Records taken from a collection:
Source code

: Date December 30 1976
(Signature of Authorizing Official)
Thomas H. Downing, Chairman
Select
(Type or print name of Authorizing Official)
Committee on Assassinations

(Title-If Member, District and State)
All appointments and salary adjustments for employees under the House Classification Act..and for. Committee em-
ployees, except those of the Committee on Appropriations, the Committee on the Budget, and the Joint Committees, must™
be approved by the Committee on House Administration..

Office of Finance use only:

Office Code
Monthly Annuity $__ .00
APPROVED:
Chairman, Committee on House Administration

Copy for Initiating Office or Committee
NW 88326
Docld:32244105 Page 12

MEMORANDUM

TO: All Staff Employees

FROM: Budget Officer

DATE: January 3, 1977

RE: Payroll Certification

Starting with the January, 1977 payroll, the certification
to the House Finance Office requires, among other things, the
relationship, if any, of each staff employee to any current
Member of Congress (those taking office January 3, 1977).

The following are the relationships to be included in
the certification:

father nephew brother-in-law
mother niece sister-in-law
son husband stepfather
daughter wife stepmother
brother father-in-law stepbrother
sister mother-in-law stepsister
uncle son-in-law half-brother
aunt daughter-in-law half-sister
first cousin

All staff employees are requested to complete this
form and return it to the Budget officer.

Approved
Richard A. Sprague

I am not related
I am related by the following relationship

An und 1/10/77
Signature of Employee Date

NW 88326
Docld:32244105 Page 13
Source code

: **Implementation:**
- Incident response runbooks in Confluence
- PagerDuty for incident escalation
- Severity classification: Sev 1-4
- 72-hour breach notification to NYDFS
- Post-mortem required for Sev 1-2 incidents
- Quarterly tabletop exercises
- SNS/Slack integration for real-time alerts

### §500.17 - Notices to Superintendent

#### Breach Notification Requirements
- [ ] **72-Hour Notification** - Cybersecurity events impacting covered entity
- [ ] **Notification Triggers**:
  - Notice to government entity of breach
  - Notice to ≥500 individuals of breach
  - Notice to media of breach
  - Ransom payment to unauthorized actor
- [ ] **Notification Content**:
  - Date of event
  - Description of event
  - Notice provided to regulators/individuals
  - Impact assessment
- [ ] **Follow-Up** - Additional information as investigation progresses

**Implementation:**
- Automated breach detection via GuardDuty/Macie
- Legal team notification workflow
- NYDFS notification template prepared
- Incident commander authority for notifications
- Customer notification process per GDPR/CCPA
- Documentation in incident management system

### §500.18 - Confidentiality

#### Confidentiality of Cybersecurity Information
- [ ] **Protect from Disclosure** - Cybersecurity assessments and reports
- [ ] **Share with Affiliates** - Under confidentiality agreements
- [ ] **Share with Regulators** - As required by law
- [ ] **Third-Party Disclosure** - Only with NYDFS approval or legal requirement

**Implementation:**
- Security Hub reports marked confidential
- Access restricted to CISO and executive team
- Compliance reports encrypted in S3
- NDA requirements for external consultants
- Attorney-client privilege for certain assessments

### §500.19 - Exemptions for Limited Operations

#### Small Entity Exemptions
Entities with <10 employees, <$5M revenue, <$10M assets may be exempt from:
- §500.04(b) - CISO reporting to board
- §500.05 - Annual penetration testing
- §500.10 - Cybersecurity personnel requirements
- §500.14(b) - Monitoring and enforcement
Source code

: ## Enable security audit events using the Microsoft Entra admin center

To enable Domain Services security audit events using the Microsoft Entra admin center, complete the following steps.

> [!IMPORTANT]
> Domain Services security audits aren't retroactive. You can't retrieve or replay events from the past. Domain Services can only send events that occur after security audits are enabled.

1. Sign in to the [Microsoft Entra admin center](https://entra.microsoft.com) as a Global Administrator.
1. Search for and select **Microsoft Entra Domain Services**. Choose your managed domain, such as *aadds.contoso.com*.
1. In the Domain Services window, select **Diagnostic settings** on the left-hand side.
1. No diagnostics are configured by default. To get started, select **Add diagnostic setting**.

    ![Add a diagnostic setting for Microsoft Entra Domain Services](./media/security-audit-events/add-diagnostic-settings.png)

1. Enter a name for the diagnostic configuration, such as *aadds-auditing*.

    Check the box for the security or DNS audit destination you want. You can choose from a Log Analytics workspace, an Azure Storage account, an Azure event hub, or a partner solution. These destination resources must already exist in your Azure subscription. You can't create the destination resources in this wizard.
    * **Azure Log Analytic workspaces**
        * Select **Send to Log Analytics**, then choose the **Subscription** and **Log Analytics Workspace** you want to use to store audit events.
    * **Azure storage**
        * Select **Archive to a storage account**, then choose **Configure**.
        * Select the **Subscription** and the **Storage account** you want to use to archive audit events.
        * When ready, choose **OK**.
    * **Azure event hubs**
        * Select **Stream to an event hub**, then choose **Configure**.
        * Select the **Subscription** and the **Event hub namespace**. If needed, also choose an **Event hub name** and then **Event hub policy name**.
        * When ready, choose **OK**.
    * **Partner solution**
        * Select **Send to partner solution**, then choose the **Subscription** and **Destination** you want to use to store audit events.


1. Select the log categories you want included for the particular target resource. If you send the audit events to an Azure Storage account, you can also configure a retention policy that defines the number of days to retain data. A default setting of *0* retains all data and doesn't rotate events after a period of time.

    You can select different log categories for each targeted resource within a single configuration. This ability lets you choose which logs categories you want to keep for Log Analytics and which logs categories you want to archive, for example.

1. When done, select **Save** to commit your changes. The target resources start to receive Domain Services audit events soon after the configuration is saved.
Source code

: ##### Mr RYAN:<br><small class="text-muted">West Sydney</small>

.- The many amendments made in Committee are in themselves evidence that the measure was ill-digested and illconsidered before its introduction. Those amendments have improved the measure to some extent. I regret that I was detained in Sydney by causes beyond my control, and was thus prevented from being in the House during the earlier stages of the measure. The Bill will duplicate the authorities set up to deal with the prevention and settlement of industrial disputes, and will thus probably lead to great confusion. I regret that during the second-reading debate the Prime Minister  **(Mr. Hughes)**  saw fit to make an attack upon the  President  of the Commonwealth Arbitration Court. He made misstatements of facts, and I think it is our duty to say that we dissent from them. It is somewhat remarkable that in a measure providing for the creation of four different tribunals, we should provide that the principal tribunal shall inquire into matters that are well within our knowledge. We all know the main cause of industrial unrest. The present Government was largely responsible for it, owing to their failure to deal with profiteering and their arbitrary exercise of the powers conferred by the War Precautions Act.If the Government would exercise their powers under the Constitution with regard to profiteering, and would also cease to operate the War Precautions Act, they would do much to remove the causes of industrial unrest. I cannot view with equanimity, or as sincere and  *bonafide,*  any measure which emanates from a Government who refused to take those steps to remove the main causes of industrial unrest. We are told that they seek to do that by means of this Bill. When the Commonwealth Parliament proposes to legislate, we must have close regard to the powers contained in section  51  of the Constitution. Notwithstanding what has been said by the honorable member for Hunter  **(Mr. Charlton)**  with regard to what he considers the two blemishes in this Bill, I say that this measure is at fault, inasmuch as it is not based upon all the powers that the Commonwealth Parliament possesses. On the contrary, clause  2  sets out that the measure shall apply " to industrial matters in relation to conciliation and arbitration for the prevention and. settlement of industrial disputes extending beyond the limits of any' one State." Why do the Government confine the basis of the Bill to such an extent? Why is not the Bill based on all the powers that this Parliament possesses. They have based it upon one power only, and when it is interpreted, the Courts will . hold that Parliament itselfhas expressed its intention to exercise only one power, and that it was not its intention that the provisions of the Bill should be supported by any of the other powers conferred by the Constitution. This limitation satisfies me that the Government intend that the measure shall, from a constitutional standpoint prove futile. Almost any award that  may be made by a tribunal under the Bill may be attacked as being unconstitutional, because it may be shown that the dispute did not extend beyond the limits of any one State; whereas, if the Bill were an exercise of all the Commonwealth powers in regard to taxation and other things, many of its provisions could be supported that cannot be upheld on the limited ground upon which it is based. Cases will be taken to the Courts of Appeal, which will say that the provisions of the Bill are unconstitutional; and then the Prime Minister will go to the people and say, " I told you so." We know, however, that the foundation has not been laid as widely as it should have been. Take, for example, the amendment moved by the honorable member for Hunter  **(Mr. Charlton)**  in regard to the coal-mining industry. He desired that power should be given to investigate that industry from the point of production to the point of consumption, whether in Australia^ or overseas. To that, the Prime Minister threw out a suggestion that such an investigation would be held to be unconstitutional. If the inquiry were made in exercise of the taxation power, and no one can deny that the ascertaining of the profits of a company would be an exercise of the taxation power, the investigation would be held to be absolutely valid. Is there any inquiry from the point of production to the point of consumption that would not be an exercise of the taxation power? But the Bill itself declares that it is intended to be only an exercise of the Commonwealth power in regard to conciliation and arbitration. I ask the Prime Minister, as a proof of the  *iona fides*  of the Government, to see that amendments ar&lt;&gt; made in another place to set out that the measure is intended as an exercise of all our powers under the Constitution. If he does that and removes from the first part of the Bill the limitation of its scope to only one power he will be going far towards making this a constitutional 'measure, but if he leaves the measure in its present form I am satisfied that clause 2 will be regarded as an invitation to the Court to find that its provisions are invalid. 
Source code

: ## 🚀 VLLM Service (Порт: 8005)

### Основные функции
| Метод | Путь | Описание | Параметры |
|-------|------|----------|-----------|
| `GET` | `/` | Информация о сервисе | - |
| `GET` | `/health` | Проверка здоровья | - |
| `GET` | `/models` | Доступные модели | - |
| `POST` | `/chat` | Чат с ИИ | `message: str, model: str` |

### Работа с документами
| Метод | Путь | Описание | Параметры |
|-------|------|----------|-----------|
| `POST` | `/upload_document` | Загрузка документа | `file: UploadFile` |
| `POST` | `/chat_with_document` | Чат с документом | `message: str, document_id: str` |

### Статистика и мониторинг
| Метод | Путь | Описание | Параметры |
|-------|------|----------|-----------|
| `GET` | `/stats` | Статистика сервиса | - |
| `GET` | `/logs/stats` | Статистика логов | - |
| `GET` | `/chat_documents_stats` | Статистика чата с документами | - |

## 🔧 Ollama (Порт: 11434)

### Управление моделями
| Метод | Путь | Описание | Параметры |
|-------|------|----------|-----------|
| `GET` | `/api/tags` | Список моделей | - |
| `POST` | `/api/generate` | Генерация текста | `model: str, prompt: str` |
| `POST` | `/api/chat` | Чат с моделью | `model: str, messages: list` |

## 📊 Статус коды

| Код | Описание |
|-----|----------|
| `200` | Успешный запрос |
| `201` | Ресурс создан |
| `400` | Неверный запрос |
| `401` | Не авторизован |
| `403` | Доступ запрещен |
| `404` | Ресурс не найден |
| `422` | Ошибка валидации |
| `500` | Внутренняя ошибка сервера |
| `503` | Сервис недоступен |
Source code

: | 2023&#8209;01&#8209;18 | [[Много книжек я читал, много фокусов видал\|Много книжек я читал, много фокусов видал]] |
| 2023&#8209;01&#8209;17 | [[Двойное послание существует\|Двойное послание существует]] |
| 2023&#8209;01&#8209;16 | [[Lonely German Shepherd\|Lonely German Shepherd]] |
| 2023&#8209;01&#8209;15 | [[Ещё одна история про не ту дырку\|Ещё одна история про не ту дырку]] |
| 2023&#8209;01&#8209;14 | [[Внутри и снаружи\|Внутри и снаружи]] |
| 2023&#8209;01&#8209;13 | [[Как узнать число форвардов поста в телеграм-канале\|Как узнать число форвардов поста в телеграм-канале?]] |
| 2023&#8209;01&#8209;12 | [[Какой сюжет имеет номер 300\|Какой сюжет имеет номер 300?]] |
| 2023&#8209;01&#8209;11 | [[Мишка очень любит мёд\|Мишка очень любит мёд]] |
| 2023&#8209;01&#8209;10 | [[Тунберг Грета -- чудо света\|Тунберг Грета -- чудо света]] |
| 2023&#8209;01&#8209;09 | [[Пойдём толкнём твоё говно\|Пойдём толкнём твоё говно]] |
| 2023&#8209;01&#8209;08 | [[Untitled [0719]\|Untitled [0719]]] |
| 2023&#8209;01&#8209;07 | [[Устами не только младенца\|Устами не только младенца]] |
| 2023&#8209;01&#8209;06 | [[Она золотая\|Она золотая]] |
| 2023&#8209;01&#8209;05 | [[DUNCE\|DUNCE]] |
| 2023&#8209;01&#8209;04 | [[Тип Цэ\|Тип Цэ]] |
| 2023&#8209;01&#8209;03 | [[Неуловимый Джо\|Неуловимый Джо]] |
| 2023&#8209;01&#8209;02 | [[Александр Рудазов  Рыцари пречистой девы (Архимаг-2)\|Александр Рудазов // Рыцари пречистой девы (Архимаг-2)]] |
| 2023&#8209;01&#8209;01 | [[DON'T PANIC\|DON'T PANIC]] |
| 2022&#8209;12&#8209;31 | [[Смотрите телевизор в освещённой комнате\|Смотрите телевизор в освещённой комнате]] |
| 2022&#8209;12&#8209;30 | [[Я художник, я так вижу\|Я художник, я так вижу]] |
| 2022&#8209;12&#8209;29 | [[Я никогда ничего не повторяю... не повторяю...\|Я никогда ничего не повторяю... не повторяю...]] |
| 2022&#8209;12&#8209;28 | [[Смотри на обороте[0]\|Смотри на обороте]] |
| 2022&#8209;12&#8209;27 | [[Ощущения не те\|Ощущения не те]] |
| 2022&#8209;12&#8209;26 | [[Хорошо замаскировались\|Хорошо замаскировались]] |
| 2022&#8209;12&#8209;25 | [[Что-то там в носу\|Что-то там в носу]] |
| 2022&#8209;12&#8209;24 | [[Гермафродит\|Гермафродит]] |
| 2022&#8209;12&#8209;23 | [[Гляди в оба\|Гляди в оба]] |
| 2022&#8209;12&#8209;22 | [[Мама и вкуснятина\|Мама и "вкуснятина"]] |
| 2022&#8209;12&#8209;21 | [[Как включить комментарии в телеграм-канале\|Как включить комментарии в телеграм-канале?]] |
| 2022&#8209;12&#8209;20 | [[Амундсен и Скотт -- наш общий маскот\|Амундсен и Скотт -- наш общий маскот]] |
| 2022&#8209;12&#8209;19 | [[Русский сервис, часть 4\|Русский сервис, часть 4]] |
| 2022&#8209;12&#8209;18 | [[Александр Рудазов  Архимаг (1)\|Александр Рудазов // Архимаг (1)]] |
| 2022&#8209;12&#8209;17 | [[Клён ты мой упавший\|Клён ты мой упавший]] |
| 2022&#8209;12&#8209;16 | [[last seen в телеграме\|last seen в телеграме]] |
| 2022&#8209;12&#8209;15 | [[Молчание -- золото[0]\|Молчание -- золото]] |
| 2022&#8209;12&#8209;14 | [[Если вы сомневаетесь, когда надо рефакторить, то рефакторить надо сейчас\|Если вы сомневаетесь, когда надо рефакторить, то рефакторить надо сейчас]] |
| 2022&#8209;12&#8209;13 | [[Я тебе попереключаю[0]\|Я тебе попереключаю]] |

What is required: Copy out everything from the line containing "Starting with the" down to the line containing "Member of Congress", substituting "committee employee" for "staff employee" and leaving all else unchanged. Give only those lines.

Solution to this problem:
Starting with the January, 1977 payroll, the certification
to the House Finance Office requires, among other things, the
relationship, if any, of each committee employee to any current
Member of Congress (those taking office January 3, 1977).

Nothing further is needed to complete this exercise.